(Extracted records)
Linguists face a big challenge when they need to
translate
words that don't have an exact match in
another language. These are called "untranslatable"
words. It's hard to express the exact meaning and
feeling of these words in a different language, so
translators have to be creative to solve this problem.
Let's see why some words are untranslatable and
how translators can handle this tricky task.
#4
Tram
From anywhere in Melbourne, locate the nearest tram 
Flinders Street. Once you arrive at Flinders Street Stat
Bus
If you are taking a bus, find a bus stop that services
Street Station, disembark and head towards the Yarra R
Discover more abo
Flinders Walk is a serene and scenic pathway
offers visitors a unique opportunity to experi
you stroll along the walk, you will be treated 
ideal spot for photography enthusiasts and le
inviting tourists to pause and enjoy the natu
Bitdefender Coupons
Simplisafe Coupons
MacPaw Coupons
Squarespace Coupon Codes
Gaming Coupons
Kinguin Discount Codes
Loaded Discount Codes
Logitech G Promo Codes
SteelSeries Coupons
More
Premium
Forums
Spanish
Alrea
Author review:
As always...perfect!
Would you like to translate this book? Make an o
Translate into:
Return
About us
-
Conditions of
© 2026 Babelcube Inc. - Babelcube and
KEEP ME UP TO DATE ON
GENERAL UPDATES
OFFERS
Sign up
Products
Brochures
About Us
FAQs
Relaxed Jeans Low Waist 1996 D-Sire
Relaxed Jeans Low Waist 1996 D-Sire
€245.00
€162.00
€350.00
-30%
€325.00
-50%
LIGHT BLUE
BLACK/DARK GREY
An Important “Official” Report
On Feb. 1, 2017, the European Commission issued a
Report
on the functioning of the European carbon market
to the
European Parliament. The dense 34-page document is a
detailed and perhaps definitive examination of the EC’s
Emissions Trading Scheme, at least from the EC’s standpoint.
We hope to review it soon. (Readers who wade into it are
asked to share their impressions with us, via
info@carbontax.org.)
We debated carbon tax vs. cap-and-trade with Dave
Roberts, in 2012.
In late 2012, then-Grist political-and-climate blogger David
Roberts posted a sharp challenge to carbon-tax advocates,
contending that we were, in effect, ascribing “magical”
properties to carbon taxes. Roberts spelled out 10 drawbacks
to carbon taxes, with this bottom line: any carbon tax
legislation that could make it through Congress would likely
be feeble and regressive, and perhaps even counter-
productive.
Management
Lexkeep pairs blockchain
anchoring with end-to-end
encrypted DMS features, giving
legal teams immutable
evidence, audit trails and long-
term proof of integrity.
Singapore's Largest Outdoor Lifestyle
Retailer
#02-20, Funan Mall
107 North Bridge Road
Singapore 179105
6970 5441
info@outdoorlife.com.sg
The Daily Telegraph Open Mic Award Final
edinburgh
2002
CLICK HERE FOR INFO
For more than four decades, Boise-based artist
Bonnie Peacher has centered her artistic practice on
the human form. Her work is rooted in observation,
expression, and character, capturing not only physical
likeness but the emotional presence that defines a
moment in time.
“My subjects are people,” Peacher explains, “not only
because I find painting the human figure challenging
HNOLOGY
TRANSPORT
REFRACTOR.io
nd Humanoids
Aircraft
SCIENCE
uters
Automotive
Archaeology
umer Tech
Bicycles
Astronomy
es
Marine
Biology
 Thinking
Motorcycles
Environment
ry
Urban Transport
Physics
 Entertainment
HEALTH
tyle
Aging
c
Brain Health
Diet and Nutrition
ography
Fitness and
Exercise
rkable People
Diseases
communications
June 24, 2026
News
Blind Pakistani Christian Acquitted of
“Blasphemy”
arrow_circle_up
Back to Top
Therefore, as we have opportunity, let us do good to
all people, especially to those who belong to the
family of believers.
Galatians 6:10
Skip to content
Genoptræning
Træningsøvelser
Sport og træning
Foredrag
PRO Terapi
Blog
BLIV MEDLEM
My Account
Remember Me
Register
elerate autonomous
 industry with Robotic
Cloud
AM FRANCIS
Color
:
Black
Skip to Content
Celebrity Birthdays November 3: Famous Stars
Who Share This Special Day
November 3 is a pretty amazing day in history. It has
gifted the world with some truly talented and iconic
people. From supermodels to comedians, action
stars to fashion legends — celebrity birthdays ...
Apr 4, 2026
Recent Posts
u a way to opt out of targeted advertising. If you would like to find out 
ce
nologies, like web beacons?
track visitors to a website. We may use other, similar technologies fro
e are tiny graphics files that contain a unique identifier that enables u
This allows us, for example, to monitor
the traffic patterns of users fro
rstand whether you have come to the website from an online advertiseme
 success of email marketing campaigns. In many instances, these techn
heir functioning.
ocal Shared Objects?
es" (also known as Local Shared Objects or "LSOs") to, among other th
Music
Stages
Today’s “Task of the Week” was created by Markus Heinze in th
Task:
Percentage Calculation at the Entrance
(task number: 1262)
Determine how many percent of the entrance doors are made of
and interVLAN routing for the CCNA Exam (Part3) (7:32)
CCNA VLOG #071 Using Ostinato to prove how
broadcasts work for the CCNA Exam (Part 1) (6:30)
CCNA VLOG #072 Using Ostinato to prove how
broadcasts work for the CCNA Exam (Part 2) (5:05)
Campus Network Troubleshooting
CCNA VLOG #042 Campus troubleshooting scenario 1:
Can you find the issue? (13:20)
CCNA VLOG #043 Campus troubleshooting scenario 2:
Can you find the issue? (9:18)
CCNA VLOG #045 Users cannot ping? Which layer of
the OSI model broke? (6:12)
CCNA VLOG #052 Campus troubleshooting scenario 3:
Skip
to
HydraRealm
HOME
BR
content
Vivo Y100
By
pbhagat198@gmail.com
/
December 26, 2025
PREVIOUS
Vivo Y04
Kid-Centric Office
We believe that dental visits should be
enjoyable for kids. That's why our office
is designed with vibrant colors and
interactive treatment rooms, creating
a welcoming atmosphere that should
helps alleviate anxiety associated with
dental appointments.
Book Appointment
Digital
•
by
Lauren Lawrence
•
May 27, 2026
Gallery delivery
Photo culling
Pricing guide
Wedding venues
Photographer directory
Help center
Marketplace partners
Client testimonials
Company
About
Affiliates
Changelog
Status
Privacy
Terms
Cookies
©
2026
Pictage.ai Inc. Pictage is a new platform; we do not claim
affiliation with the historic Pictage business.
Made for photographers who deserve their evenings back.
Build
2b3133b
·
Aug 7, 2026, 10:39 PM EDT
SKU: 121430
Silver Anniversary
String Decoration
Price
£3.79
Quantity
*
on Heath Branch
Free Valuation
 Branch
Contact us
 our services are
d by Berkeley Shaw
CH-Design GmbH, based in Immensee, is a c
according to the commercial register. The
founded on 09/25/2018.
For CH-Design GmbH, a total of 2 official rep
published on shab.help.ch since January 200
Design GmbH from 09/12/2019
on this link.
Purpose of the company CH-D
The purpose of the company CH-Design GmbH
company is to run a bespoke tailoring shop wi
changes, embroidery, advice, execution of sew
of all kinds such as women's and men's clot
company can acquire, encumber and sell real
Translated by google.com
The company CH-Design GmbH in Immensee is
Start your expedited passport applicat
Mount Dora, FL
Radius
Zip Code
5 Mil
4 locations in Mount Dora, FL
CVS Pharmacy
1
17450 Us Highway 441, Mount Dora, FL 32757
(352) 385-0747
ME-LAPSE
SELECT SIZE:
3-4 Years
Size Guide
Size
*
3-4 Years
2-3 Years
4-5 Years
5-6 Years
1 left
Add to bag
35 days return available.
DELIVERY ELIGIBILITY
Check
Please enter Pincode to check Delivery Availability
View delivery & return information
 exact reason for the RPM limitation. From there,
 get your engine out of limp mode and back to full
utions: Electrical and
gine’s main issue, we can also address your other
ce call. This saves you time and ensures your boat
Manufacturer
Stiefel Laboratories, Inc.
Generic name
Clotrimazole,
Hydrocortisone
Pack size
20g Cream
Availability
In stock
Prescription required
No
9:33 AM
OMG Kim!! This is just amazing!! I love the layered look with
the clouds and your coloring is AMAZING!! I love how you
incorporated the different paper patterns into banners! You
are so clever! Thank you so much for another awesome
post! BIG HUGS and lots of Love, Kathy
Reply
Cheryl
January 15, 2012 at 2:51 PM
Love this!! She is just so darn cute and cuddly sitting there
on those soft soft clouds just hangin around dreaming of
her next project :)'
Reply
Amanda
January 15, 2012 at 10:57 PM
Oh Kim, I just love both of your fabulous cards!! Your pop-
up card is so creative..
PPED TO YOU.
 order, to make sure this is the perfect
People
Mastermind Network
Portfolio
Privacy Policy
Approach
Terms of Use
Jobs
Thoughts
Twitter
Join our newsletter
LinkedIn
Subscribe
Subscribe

**Your task:**
In the records above, find each line that mentions the string "dental", then copy it.

**Task response:**
We believe that dental visits should be
dental appointments.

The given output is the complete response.